Thursday, October 24, 2013
This month I wasn’t sure what I wanted to write about. It happens. Sometimes I am full of ideas and other times, not so much. I turned to my trusty resource bank, the internet, to see if reading a few good writing blogs would suddenly ignite some inner hidden spark. Not sure that happened, but I did come across an article I found interesting in one of those “not sure how I feel about this kind of ways.” Maybe that just happens to me, but I doubt it.
I focused my reading on character development. I think with the endless amount of Halloween costume ads and commercials right now I have characters on the brain. So I googled “strong characters” just to see what would pop up and happened upon a blog post by a woman named Sophia McDougall entitled “I Hate Strong Female Characters.” Well that got me intrigued! A female blogger raging against strong female characters? I had to be missing something.
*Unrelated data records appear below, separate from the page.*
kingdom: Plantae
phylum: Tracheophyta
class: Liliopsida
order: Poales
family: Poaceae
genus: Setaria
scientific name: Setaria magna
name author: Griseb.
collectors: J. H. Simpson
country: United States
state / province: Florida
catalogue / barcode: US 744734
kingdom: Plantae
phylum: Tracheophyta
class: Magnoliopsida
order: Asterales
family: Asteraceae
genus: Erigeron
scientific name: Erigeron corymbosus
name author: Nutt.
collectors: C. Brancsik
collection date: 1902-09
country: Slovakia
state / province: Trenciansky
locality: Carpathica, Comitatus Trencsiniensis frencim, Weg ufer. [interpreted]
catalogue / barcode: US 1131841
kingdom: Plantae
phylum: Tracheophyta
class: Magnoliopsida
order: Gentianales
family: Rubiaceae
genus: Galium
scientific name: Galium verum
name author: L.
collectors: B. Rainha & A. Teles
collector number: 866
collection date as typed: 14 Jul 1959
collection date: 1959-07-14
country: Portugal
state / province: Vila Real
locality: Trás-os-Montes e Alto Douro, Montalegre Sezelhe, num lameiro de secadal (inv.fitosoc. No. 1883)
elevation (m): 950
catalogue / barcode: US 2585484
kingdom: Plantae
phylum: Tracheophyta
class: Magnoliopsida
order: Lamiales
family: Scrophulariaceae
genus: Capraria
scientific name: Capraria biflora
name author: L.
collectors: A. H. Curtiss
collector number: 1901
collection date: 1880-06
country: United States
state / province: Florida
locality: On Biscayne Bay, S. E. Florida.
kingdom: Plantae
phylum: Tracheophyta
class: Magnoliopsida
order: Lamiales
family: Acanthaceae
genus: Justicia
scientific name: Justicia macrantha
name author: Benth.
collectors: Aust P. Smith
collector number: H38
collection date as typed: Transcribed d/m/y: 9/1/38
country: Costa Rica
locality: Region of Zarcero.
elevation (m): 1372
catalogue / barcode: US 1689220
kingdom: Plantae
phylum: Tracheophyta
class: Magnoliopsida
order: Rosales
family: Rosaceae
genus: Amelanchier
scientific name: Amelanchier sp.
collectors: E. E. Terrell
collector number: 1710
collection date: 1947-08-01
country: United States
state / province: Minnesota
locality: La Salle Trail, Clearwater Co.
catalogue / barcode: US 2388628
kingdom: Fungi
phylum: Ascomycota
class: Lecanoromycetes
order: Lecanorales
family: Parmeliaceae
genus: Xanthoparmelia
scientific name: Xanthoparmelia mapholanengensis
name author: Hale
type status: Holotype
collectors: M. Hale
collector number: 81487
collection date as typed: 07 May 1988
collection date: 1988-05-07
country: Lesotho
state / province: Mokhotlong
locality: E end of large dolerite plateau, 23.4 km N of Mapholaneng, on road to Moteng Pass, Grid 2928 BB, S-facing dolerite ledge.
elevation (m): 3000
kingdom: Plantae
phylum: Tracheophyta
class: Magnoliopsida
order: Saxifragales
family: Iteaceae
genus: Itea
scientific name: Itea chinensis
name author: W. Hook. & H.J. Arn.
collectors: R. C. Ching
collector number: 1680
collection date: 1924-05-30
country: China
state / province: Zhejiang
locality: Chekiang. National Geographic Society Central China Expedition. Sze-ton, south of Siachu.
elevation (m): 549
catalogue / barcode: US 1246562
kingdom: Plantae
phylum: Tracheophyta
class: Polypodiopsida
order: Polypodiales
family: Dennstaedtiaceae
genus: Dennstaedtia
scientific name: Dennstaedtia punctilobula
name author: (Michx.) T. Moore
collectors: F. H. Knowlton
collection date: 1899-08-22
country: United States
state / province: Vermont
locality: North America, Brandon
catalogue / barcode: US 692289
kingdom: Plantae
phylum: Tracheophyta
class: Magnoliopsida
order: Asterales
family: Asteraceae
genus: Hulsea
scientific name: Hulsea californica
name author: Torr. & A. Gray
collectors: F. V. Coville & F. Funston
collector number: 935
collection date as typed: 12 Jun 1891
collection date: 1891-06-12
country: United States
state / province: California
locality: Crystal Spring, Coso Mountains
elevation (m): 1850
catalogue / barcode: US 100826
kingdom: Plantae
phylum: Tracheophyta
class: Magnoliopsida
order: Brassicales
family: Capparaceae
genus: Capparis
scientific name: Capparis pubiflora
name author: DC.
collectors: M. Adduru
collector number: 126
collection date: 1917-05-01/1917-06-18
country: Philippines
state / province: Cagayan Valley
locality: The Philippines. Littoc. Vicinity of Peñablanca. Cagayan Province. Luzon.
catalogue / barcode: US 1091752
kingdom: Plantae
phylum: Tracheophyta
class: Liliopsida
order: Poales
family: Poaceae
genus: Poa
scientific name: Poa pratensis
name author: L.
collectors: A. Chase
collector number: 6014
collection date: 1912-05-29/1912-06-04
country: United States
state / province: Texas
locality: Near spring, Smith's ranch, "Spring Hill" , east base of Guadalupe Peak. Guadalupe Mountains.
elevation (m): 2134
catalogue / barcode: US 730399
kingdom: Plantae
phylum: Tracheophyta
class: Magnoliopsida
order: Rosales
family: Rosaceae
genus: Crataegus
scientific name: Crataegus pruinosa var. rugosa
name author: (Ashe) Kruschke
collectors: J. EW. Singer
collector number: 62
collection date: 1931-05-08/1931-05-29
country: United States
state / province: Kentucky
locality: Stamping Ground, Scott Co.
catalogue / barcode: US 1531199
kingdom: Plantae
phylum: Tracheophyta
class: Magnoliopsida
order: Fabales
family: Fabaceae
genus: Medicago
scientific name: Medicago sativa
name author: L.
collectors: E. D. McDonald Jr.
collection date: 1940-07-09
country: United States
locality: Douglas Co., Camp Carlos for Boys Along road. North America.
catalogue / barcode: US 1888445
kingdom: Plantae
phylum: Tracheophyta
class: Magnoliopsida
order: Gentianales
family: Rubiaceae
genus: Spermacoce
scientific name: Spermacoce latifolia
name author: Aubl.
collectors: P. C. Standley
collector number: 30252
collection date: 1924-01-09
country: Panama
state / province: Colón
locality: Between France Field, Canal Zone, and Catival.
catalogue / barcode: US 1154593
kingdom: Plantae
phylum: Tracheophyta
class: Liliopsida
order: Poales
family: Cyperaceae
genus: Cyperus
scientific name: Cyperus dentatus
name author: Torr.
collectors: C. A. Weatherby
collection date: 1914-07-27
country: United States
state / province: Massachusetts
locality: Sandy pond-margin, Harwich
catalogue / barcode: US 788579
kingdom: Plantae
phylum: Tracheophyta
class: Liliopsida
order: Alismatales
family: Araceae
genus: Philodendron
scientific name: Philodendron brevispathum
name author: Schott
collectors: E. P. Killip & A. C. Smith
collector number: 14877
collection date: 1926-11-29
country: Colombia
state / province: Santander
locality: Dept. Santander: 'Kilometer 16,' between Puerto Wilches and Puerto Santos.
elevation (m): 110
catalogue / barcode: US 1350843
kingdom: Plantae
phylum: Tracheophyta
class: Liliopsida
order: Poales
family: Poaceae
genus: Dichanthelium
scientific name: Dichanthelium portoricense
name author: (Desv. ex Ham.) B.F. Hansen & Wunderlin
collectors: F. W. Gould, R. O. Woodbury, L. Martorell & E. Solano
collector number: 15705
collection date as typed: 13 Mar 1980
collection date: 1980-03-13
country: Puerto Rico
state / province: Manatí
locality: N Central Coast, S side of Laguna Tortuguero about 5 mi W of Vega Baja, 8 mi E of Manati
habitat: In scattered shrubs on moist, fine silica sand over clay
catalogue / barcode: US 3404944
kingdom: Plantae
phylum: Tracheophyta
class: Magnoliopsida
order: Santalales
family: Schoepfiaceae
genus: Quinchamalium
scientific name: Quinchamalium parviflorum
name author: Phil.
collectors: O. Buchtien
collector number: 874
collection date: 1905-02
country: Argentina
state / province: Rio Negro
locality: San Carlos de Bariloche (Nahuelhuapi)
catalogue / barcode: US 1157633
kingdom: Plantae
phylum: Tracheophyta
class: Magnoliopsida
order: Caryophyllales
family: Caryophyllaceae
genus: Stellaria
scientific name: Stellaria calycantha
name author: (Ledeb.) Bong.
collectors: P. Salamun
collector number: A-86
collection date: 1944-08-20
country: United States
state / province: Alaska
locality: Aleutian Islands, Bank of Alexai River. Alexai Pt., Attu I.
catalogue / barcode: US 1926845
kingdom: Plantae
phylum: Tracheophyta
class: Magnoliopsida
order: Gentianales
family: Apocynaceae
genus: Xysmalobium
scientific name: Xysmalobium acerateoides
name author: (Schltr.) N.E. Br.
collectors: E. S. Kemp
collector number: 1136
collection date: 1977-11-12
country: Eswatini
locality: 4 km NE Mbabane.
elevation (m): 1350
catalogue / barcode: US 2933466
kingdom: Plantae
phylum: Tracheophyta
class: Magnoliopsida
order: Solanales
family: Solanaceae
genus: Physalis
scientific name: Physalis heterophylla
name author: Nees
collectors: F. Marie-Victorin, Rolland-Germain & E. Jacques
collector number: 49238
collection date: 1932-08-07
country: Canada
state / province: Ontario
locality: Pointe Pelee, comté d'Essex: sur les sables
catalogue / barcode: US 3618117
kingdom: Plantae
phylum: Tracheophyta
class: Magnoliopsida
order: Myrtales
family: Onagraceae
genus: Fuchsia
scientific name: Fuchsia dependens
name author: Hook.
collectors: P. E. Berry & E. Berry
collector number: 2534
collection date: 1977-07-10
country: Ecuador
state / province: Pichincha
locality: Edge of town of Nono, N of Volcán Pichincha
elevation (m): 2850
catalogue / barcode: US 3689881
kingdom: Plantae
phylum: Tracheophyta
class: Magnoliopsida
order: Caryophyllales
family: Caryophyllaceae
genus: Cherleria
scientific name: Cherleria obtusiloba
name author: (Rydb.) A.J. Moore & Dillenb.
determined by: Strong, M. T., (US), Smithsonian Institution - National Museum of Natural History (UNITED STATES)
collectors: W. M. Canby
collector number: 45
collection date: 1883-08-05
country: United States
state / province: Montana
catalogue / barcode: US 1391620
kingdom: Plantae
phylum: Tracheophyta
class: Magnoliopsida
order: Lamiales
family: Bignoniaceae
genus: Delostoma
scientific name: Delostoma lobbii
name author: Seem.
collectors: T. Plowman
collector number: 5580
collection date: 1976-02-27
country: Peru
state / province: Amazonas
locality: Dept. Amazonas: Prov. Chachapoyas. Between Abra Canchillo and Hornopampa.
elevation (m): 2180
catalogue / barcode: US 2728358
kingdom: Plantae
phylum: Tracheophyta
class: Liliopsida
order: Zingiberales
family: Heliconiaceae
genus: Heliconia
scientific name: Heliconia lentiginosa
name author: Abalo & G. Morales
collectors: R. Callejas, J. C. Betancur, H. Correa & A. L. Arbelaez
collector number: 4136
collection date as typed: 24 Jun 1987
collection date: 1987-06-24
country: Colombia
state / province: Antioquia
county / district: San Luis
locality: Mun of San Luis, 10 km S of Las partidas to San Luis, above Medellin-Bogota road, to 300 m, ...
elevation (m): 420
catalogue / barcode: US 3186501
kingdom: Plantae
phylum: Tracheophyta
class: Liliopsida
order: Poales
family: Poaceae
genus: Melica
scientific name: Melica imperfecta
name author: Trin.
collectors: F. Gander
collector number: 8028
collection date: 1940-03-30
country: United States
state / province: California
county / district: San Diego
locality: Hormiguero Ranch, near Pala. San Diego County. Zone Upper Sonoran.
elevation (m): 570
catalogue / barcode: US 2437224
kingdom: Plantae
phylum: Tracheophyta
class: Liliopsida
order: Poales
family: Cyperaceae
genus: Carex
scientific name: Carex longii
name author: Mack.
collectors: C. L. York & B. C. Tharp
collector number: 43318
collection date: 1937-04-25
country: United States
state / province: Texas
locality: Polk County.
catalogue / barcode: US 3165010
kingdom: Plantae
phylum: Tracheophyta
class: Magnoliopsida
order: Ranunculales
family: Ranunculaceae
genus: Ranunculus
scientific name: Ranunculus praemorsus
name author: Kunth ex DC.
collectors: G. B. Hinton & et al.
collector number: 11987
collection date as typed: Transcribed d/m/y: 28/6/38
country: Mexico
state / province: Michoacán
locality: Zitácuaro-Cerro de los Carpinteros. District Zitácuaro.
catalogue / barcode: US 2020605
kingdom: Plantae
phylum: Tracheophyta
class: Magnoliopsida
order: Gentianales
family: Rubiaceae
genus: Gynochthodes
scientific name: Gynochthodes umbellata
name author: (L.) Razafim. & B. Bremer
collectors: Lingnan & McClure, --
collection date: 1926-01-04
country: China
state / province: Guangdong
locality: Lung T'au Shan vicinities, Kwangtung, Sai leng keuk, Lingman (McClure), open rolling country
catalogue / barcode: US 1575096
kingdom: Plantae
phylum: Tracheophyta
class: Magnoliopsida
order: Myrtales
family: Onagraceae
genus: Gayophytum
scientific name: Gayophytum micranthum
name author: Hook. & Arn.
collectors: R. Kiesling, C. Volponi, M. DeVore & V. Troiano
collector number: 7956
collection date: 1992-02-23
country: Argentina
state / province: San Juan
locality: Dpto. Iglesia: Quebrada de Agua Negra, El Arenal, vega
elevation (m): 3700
I reviewed her post to find McDougall’s issue is more about how women are either strong or weak and very little in between. In her opinion, labeling women as strong puts them in a box, continues to isolate, and prevents audiences from seeing them as equals to their male counterparts. It’s a rather long post but if you would like to check it out, here you go: http://www.newstatesman.com/culture/2013/08/i-hate-strong-female-characters
And now my thoughts, for whatever they're worth. I found a good portion of this blog post rather frustrating. McDougall primarily focused on women’s strengths only in regard to their physicality - their ability to punch, kick, fight, etc. It was not until the very end that she finally connected strength with broader (and more important) ideas of peace, intelligence, compromise, resilience, perseverance, and commitment.
When I think of strong female characters, Charlie’s Angels don’t come to my mind. Neither do any of those superheroes. To me, strong characters include the likes of Jane Eyre, Hermione Granger, Anne Frank, Prim Everdeen, and Jo March.
What makes a female character strong in your opinion? Got a few favorites?
Monday, October 7, 2013
Ever thought about writing a novel? Does the idea race through your brain only to be kicked to the side by tiresome thoughts of laundry, dinner-making, grass-cutting and the like. Maybe, just maybe, it’s time to give that notion some real thought. Mush it around up there in your ole’ noggin, stew on it for a bit if you will. Why? Well, because next month is November and that means it is Nanowrimo time baby!
Sorry, maybe you thought I miswrote – never did take typing lessons. I wrote “NA-NO-WRI-MO” - short for National Novel Writing Month. We get a whole month dedicated to trying this crazy idea of writing a complete novel or at least a large chunk of one.
Nanowrimo runs from November 1-30. You need to write an average of 1,667 words per day to complete 50,000 words by the close of the month and complete this awesome quest. It can, in fact, be done. Here is the basic lowdown. Novels can be on any theme, in any genre of fiction, and in any language. Planning, outlining, and extensive notes are permitted, but no earlier written material can go into the body of the novel, nor are you allowed to start early and then finish 30 days from that start point. You have to stick to November!
I’ve done some checking and sadly, Nano-leave is still not covered by private insurance or FMLA. So if you work, well, you still have to go to work. But those of you already retired or exploring career options, you are set! And those of us not, we need a good kick in pants to put our butts in the chair and write anyway.
Now I know what you are thinking…. no one ever actually finishes this or does anything with their manuscripts. Oh contraire my blog reading doubters! Perhaps you’ve heard of The Night Circus by Erin Morgenstern or Water for Elephants by Sara Gruen? Yep, awesome Nano-novels!
Visit http://nanowrimo.org/ to join in on the madness, er, fun and see what you can accomplish. The official Nano forums provide a place for advice, information, criticism, support and an opportunity for what they lovingly call "collective procrastination.” The forums are already available since sign-up has begun as well.
There are already 49,137 people signed up for this year’s quest, quite an increase from the 21 people who originally took the challenge back in the first year (1999). An expected 200,000 writers will take up their pens (or tablets, laptops, etc) this year.
Will you be one of this year’s Nano-ers? Come on, you know you want the t-shirt!